_GIVEN DATA_
====================
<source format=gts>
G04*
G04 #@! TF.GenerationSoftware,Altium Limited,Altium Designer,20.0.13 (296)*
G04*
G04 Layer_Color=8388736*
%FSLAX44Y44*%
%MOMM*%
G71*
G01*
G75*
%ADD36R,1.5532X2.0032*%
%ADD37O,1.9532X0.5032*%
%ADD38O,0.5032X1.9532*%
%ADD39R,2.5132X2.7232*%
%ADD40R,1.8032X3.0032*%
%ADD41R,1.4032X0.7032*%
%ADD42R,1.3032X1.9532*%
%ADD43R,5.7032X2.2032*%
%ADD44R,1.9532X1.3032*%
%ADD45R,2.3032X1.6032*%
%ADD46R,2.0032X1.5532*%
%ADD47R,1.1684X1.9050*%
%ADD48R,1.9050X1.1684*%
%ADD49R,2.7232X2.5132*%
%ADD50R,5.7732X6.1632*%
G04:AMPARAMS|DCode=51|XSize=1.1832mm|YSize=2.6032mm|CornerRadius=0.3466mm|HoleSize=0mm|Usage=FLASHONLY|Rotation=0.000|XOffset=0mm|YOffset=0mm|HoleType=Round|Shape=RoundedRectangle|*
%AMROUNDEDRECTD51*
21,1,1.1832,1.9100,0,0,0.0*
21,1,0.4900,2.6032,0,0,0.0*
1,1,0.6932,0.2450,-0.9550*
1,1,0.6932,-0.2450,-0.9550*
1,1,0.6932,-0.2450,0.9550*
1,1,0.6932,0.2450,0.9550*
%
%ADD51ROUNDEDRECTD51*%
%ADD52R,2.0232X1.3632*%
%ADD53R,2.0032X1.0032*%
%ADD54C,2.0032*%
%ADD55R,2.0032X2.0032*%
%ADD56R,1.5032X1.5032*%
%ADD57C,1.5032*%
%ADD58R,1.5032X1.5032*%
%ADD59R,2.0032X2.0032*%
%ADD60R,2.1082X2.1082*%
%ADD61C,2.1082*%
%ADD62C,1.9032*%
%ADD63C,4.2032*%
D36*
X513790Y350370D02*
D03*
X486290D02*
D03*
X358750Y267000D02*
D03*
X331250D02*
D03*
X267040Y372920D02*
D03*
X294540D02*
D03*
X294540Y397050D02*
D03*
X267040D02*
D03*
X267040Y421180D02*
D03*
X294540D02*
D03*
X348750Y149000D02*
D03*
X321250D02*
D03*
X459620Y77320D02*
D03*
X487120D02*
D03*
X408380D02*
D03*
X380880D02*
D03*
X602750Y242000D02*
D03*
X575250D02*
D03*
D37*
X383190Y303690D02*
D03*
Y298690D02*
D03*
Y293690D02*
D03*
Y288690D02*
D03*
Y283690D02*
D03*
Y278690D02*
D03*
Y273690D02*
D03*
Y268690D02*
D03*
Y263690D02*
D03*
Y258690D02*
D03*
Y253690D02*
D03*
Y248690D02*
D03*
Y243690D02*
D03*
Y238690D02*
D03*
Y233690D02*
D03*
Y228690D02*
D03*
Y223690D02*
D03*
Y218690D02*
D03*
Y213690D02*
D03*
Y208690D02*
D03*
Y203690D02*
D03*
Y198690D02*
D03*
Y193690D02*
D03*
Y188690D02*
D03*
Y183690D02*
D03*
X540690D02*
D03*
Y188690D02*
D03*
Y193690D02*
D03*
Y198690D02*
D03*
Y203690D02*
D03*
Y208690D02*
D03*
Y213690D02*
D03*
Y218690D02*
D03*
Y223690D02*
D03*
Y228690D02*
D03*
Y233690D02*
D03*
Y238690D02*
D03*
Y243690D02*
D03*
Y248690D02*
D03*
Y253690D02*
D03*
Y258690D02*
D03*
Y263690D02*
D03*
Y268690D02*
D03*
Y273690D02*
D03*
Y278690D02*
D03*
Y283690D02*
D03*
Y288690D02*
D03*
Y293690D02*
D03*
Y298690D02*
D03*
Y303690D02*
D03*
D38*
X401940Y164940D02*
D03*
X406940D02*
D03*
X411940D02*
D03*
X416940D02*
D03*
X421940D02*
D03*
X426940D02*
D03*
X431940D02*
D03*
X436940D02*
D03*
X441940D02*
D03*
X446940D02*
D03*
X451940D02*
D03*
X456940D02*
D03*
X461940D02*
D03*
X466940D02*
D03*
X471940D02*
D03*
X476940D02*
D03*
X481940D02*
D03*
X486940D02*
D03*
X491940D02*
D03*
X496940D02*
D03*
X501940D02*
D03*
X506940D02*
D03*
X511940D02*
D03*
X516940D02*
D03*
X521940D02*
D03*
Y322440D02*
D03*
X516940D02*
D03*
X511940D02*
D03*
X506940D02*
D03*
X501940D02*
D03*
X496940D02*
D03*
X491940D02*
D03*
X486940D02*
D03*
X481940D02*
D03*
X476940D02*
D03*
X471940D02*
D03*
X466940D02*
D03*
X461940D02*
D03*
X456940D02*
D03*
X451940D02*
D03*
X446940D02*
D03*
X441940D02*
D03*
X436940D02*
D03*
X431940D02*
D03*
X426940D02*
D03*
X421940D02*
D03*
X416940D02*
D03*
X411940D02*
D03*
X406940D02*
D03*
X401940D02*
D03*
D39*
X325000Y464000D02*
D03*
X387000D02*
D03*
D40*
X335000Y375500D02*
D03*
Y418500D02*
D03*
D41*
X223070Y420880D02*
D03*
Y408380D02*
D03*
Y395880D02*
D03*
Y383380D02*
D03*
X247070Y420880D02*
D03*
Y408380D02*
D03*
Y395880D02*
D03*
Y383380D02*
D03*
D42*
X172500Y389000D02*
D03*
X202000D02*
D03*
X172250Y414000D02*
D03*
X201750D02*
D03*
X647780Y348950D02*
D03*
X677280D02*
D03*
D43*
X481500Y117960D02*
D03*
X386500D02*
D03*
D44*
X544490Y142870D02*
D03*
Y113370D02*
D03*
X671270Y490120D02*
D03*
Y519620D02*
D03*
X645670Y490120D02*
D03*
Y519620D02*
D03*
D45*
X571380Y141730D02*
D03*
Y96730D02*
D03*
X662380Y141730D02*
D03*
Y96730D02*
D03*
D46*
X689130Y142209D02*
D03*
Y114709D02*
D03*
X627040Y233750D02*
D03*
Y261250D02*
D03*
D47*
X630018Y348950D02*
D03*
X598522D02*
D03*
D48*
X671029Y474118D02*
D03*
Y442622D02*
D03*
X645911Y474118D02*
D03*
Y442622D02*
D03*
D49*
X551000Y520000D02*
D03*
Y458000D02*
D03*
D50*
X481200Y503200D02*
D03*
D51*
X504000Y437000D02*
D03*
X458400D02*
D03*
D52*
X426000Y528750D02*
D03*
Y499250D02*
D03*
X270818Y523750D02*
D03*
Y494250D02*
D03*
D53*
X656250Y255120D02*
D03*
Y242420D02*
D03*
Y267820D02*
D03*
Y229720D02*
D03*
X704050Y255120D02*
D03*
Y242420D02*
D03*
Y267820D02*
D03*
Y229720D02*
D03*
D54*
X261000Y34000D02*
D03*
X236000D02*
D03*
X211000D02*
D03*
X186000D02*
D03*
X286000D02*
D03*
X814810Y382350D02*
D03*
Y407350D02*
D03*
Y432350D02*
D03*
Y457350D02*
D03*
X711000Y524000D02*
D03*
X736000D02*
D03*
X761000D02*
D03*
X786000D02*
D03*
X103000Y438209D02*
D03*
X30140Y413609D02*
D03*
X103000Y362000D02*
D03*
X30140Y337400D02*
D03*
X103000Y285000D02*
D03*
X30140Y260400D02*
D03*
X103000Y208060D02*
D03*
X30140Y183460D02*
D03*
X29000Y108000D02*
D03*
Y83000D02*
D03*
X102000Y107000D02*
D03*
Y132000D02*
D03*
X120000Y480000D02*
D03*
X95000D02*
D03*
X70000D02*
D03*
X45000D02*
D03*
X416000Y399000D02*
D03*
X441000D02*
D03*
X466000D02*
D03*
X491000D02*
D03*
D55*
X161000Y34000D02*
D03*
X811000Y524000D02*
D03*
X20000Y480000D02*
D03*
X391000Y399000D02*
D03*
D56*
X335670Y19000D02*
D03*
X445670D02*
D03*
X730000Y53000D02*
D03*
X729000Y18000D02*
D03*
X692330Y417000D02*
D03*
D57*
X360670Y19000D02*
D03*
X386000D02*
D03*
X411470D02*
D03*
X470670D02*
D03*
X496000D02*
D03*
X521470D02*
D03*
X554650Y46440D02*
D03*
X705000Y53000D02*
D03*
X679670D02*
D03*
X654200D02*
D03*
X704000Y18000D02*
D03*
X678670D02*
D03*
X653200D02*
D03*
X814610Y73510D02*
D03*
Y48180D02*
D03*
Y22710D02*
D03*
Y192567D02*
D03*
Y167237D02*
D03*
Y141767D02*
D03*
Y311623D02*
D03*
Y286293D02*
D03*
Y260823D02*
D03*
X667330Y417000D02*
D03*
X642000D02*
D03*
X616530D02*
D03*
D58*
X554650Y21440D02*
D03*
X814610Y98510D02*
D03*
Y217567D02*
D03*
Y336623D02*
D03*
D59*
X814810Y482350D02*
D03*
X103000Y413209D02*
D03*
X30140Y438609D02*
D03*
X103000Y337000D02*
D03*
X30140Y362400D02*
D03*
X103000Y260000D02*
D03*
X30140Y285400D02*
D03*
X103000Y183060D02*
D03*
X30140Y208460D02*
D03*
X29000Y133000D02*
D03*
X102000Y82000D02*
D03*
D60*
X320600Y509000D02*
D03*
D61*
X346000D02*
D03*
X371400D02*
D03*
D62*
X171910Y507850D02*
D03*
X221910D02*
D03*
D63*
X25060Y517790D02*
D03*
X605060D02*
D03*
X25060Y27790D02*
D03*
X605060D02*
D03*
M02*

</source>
====================
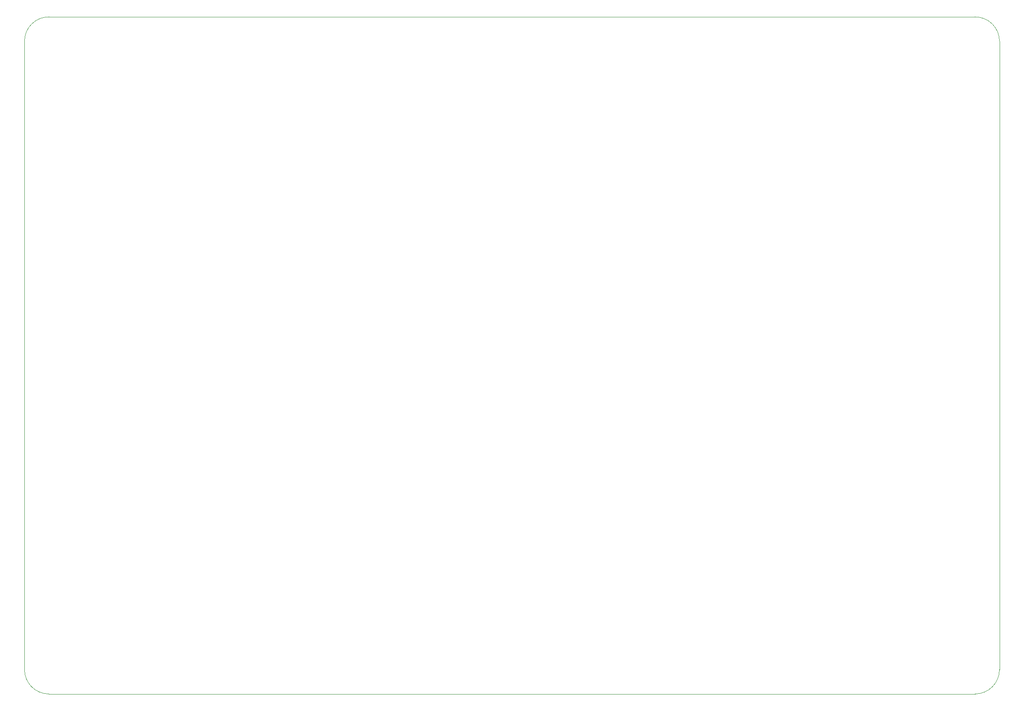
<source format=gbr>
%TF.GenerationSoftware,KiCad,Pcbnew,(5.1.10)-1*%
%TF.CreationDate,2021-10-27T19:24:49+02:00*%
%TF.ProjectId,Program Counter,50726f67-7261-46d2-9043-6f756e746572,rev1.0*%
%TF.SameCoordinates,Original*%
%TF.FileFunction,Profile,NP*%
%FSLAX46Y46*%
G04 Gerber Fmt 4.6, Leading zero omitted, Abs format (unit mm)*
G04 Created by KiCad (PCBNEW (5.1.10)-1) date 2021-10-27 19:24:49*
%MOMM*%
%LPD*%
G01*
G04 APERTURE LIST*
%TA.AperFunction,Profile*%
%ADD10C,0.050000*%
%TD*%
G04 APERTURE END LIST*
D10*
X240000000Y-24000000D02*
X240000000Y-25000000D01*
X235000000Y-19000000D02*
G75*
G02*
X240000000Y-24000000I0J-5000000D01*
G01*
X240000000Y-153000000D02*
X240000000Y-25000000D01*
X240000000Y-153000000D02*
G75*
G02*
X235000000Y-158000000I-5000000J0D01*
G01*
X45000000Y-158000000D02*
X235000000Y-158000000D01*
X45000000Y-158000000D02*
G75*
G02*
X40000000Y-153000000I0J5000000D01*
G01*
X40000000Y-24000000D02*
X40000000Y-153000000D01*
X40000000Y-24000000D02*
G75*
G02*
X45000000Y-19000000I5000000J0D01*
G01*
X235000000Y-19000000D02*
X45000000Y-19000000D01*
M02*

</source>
====================
_TASK REQUIREMENTS_
Scan the listing above and work out how many of its lines contain the word "APERTURE". Report only that number.

_YOUR SOLUTION_
2